Richard Hunt, Chair of CLOA, announced "In many ways this is remarkable set of results. Against the background of a sustained period of a shrinking UK economy a squeeze on lending, and local authority spending reductions, these headline figures reflect a truly resilient sector that has continued to invest, innovate and appreciate market change and opportunity in difficult times. The fact that membership numbers continue to grow is encouraging for the sector ahead of the potential for a 2012 Olympic health and fitness legacy.

“It is very positive to see that both the market value and the number of health and fitness facilities have grown over the last year,” said Craig McAteer, Chair of sporta, which represents more than 100 leisure and cultural trusts, managing over 900 sites on behalf of local authorities across the UK.

“But what’s more encouraging is that membership levels have exceeded this growth.

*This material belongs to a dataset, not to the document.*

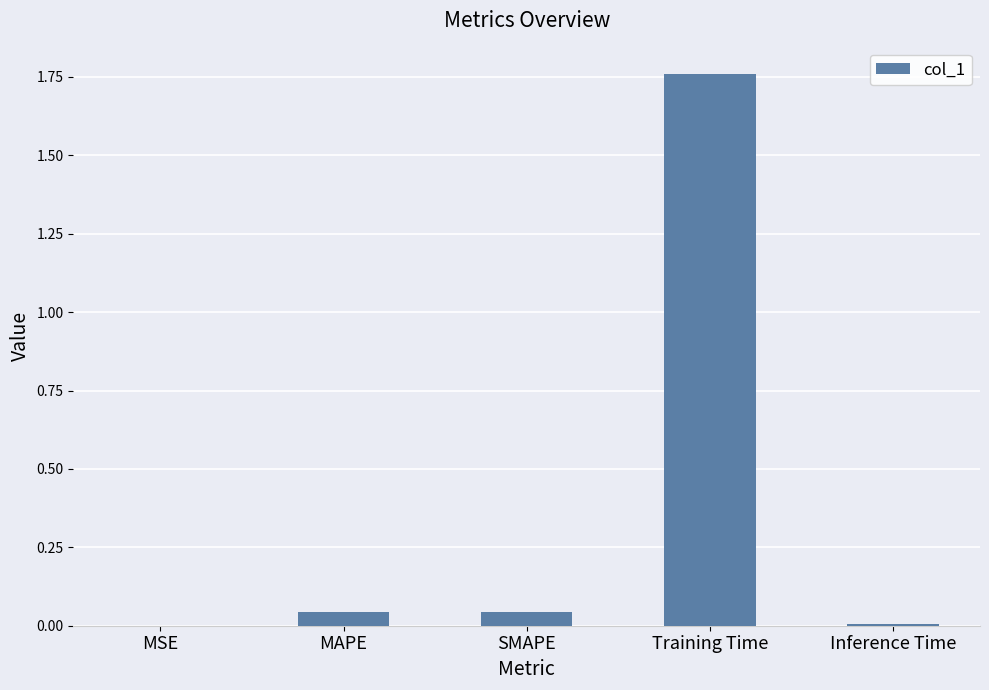

Is it true that the value at MAPE is 0.1?

False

It is heartening to see that members of the public still make a high priority of their health during these difficult economic times; and sporta members aim to support the health, fitness and wellbeing of the local communities we serve on a daily basis by offering a wide variety of affordable and accessible facilities, activities and programmes”.

Simon Johnson, Chief Executive of BISL, commented
“As the new CEO of Business In Sport and Leisure (BISL) I recognise how our members are contributing to what the last Government was so fond of calling the ‘Golden Decade of Sport’. Architects including S&P, many consultants and contractors of family firms like Wilmott Dixon, National Governing Bodies of Swimming, Tennis and Rugby, leisure management contractors DC Leisure, Leisure Connection and SERCO and the database specialists and authors of this report The Leisure Database Company are all working to help develop new sports and leisure sites and improve existing infrastructure. This in turn encourages more people to be more active using more and better facilities - a key policy aim and one which unites all of BISL’s sports members. The government, via the Olympic bid team, promised a sporting legacy and our members have been working, often in wide effective partnerships, on the delivery.

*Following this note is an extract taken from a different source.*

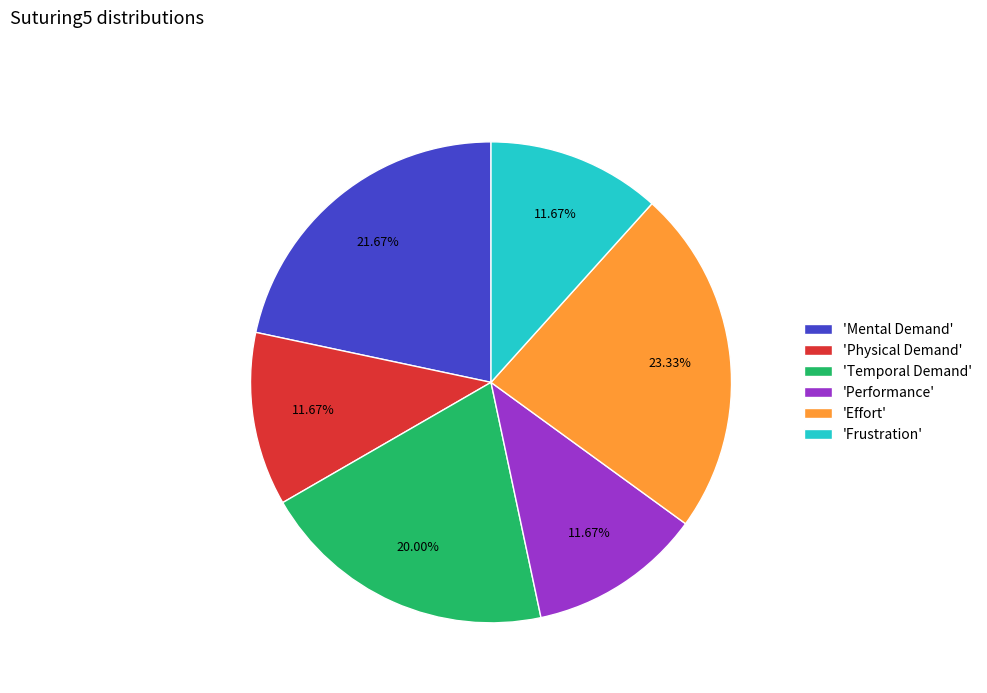

Do 'Physical Demand' and 'Frustration' together represent more than half of the pie?

No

Reading this annual report on the fitness industry I’m pleased to see so many of our members, directly and indirectly are already delivering. In difficult economic times it is wonderful to see innovation and investment going into the sports, and ‘health and fitness’ industries that touch not just the 12.1% of the population who are live members but all those who are motivated and challenged to ride, run and play a multitude of sports and physical activities. It seems that many of those who are participating now view exercise as an investment, possibly the best sort of investment in a recession.”

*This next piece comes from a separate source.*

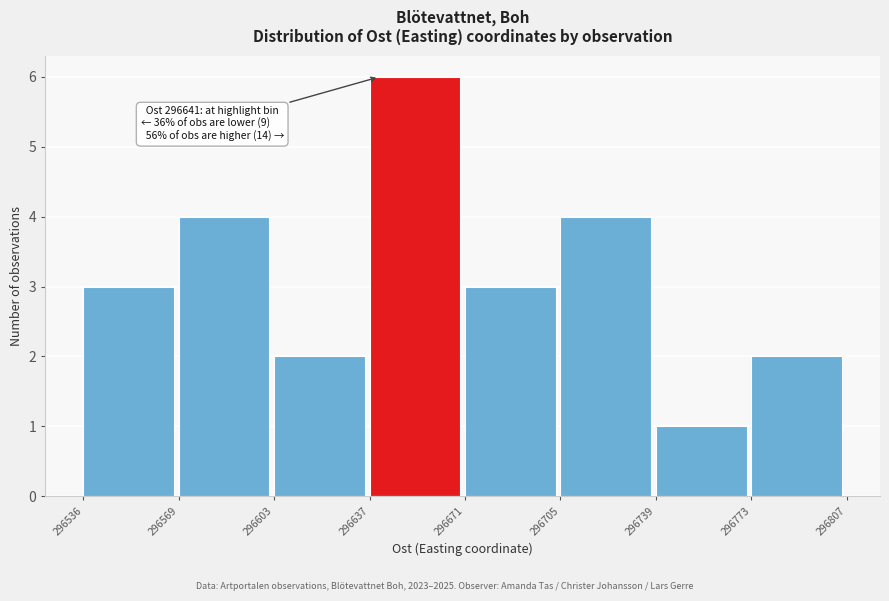

Over which range of the x-axis is the bar tallest?

296637 to 296671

Joe Moore, President and CEO of IHRSA said, “This information shows the resilience of this wonderful industry. Club operations are becoming more productive by doing more while carefully managing expenses. Yes, the industry is under pressure, but is reacting magnificently.”
Herman Rutgers, EHFA (European Health & Fitness Association- Brussels), remarked, “We need to do a better job of listening to the needs and wants of our customers and potential customers. With a penetration of only 12% we can hardly speak of a saturated market”.

Damian Lord, Knowledge Manager at Future Foundation, commented, “The key word for fitness consumers in the year ahead is efficiency; namely financial efficiency and efficient exercise. According to nVision (Spring 2012), more than 50% believe that the state of the British economy will worsen over the next 12 months. However, there is a more positive outlook in regard to spending expectations: 41% believe that the amount they spend in general will increase (a rise of 14% from 2010)”.